La présidence du Sénat, deuxième table de la République, entretient elle aussi une très belle collection, regroupant des grands classiques, de jeunes vignerons de talent et de grands vins étrangers d'Italie, d'Espagne ou d'Afrique du Sud. Il faut voir les palais de la République rivaliser lorsqu'il s'agit d'honorer un hôte étranger de marque. Le chef de cave de Matignon, officier de marine comme le veut la tradition, n'avait ainsi pas hésité à servir à la reine Elizabeth II, en visite officielle en France en 2004, un très étonnant Provignage, vin blanc de Touraine issu des rares vignes préphyloxériques, c'est-à-dire plantées sous le Second Empire. Il fallait faire original face à des Anglais qui n'ont jamais caché qu'ils se considèrent comme de meilleurs amateurs que leurs rivaux d'outre-Manche. A chaque visite d'un président français à Buckingham, la reine n'a-t-elle pas toujours fait servir d'extraordinaires vins français, de 1945, année de la victoire, ou de 1961, l'un des plus grands millésimes du siècle dans le Bordelais ?
Le vin, c'est pourtant toute l'histoire de la France. Le plus souvent réservé à l'aristocratie sous l'Ancien Régime, il est devenu révolutionnaire en 1789. Le rouge est mis au bonnet des sans-culottes et dans les tonneaux qui enivrent les émeutiers. A la veille de 1848, la glorieuse campagne des Banquets permet aux réformistes de faire tomber la monarchie de Juillet et de préparer la révolution. Depuis, la République a pris l'habitude de trinquer à elle-même. Longtemps, dans chaque département, dans chaque circonscription, dans chaque commune, après le traditionnel discours sous le préau de l'école, tout candidat à l'élection législative invitait ses fidèles à un banquet républicain.
La tradition ne s'est pas encore totalement perdue. Dans les années 1970, lors du dîner annuel des corps diplomatiques, on servait encore aux cinq cents invités sept plats accompagnés de sept vins différents : les Châteaux Lafite-Rothschild, Mouton-Rothschild, Ausone ou Cheval Blanc sur les viandes, les grands montrachets, les meursaults Genevrières, les corton-charlemagne sur les poissons, de grands vins doux naturels sur le fromage et un Yquem pour le dessert.
-*-*-
**PROBLÈME À RÉSOUDRE**
Recopiez mot pour mot le passage de l'extrait sur le vin et la République qui commence par « La tradition ne » et se poursuit jusqu'à « pour le dessert. ».

**DONNÉES FOURNIES**
-*-*-
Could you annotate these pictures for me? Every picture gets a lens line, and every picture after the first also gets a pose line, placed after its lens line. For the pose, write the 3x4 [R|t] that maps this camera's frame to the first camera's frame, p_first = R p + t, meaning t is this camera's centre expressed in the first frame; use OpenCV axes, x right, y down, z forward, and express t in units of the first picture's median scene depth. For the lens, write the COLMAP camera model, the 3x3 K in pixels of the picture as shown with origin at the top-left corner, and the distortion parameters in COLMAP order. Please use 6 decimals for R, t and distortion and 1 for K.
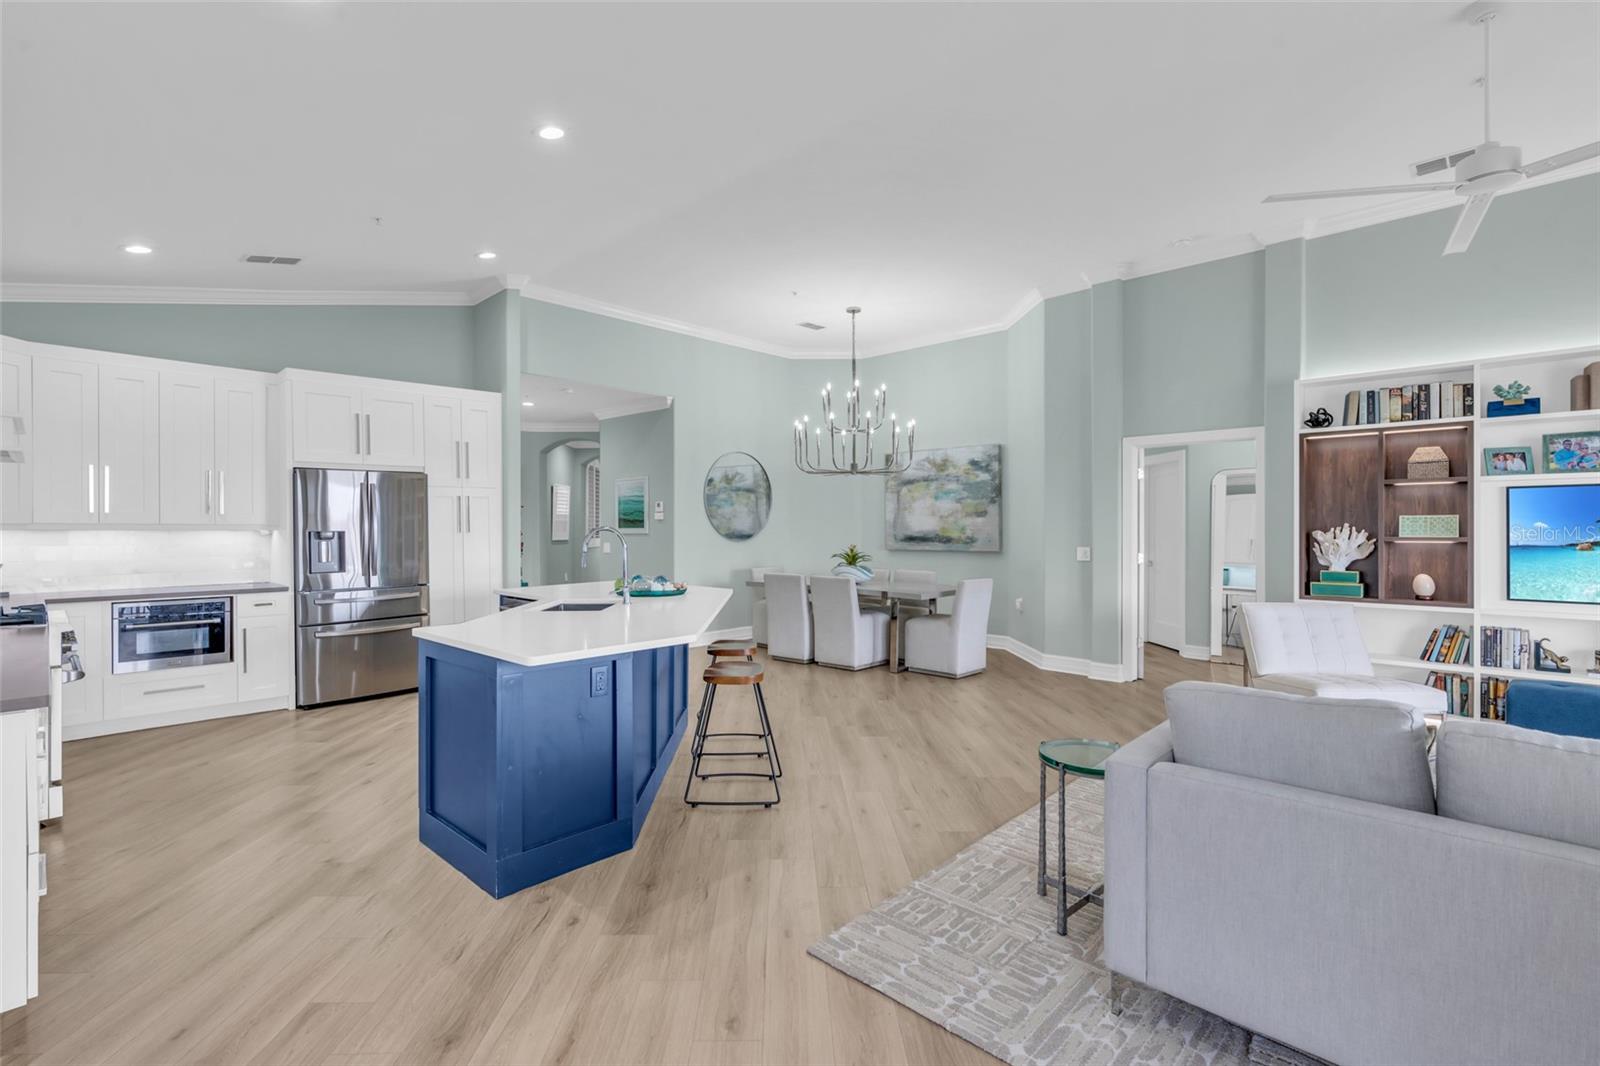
lens RADIAL K [[721.6, 0, 793.1], [0, 721.6, 531.5], [0, 0, 1]] dist [-0.006216, -0.000336]
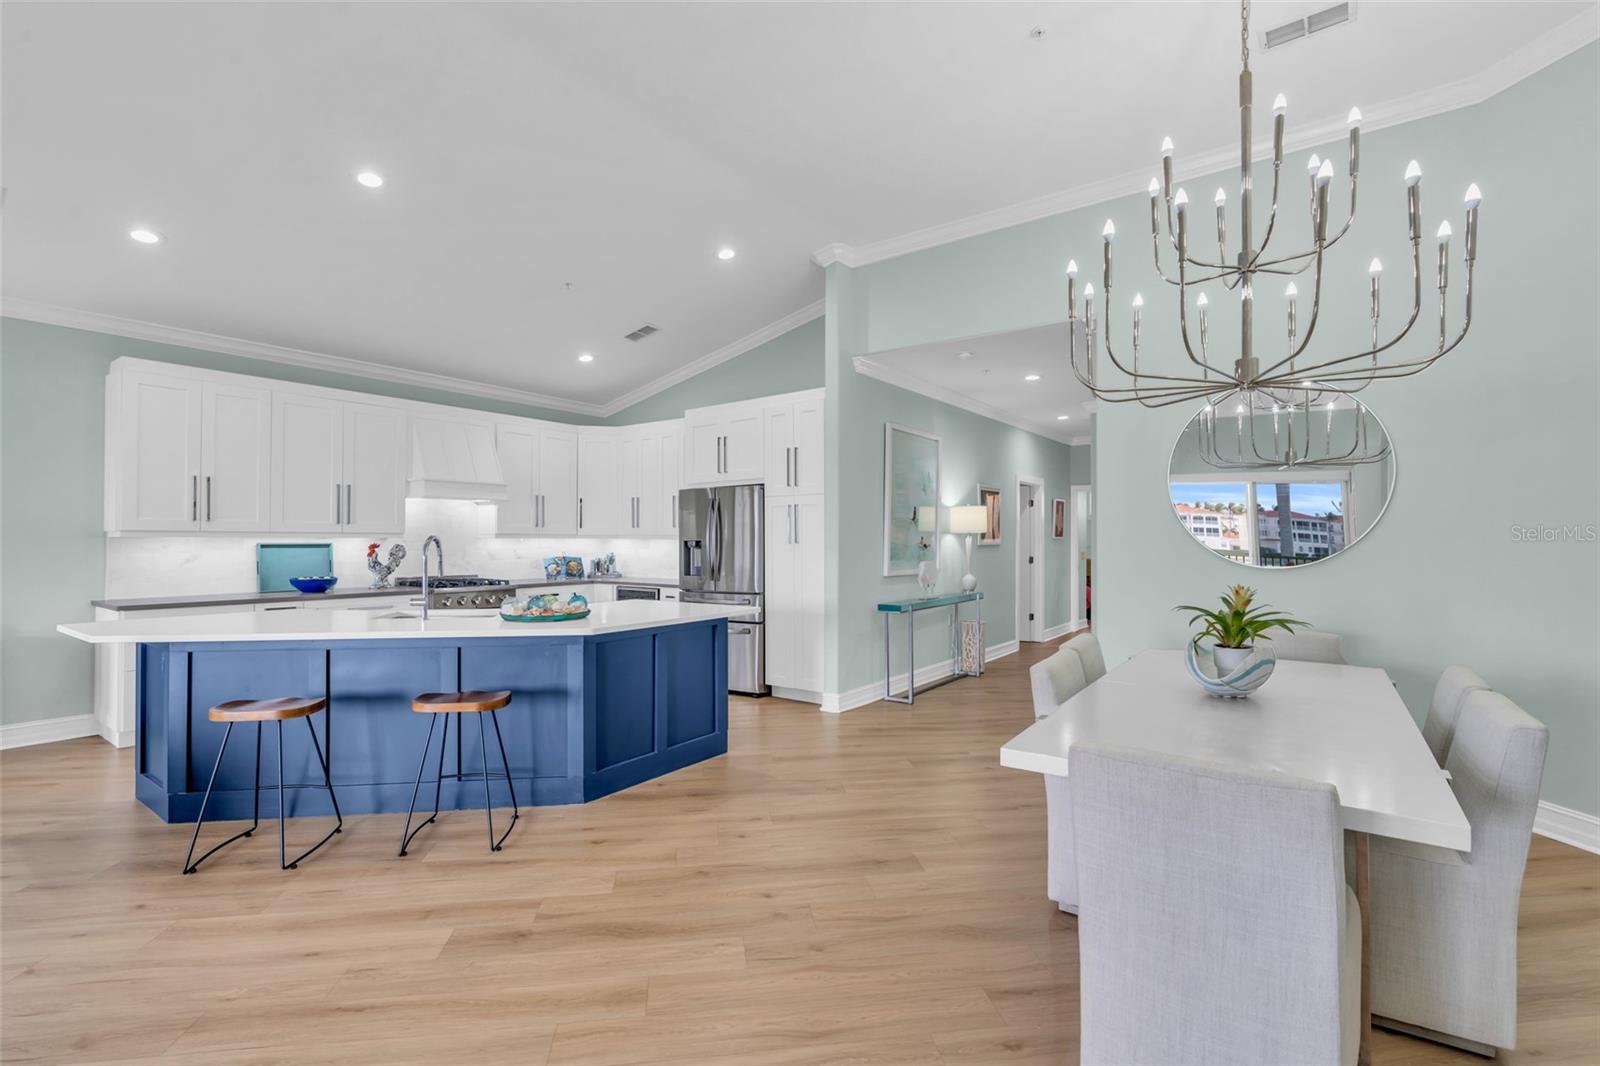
lens RADIAL K [[722.9, 0, 800.0], [0, 722.9, 533.0], [0, 0, 1]] dist [-0.006106, 0.000538]
pose [[0.130081, -0.008727, -0.991465, 0.589617], [-0.007637, 0.999923, -0.009803, -0.003028], [0.991474, 0.008847, 0.130004, 1.064528]]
-*-*-
**SOLUTION PROPOSÉE**
La tradition ne s'est pas encore totalement perdue. Dans les années 1970, lors du dîner annuel des corps diplomatiques, on servait encore aux cinq cents invités sept plats accompagnés de sept vins différents : les Châteaux Lafite-Rothschild, Mouton-Rothschild, Ausone ou Cheval Blanc sur les viandes, les grands montrachets, les meursaults Genevrières, les corton-charlemagne sur les poissons, de grands vins doux naturels sur le fromage et un Yquem pour le dessert.